L’amour qui nous attache aux beautés éternelles
N’étouffe pas en nous l’amour des temporelles ;
Nos sens facilement peuvent être charmés
Des ouvrages parfaits que le ciel a formés.
Ses attraits réfléchis brillent dans vos pareilles,
Mais il étale en vous ses plus rares merveilles ;
Il a sur votre face épanché des beautés
Dont les yeux sont surpris et les cœurs transportés ;
Et je n’ai pu vous voir, parfaite créature,
Sans admirer en vous l’auteur de la nature,
Et d’un ardent amour sentir mon cœur atteint
Au plus beau des portraits où lui-même il s’est peint.
D’abord j’appréhendai que cette ardeur secrète
Ne fût du noir esprit une surprise adroite[1] ;
Et même à fuir vos yeux mon cœur se résolut,
Vous croyant un obstacle à faire mon salut.
Mais enfin je connus, ô beauté tout aimable !
Que cette passion peut n’être point coupable,
Que je puis l’ajuster avecque[2] la pudeur ;
Et c’est ce qui m’y fait abandonner mon cœur.

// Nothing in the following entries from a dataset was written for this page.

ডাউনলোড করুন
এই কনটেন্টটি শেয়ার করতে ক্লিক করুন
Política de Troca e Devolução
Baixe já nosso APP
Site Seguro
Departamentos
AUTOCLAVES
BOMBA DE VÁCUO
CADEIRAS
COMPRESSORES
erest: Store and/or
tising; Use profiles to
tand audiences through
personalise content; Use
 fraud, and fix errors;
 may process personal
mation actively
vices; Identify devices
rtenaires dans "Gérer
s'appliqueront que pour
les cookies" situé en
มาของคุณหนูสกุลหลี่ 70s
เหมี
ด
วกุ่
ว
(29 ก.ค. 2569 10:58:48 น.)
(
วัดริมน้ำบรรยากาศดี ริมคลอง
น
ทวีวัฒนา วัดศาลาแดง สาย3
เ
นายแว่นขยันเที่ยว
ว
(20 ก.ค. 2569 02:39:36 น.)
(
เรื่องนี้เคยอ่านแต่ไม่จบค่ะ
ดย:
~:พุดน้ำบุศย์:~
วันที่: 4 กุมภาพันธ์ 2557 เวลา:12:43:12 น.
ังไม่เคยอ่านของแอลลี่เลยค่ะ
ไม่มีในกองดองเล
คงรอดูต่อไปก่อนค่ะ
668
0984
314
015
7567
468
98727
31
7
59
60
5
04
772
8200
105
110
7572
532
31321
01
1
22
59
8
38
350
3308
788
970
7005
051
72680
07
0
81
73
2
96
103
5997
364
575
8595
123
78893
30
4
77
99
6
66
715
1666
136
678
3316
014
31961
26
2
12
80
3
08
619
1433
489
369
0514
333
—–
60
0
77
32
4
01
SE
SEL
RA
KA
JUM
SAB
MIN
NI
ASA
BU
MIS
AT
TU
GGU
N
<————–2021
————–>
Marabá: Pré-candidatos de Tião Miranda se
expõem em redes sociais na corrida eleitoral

Ce m’est, je le confesse, une audace bien grande
Que d’oser de ce cœur vous adresser l’offrande,
Mais j’attends en mes vœux tout de votre bonté,
Et rien des vains efforts de mon infirmité.

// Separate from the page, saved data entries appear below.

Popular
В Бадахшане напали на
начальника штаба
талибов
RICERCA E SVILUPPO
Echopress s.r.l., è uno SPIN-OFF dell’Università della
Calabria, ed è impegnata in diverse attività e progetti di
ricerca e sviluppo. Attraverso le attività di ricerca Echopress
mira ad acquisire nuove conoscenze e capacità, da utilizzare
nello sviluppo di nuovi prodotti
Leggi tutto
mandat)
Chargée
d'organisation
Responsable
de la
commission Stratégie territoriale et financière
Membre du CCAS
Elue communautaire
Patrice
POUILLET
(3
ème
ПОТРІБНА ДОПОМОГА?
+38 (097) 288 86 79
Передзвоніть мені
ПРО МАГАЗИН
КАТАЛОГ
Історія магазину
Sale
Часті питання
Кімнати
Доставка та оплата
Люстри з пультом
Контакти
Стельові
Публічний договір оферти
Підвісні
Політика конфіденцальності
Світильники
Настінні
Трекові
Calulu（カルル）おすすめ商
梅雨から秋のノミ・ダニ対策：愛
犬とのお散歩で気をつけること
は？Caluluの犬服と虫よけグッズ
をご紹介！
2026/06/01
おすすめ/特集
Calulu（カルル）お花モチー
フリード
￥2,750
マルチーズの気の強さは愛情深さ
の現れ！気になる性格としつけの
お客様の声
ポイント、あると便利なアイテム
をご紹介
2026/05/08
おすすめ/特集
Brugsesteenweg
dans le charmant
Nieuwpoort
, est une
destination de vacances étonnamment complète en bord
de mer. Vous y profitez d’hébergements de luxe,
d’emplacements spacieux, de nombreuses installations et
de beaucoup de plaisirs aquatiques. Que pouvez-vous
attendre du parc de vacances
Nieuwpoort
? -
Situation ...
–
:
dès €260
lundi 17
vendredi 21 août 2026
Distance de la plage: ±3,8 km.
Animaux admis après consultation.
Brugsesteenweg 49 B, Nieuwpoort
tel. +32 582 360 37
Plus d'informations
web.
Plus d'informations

En vous est mon espoir, mon bien, ma quiétude ;
De vous dépend ma peine ou ma béatitude ;
Et je vais être enfin, par votre seul arrêt.
Heureux si vous voulez, malheureux s’il vous plaît.

ELMIRE.

La déclaration est tout à fait galante ;
Mais elle est, à vrai dire, un peu bien surprenante.
Vous deviez, ce me semble, armer mieux votre sein,
Et raisonner un peu sur un pareil dessein.
Un dévot comme vous, et que partout on nomme.

  1. Adroite rimait avec secrète. On prononçait adraite.
  2. Voyez tome Ier, page 58, note deuxième.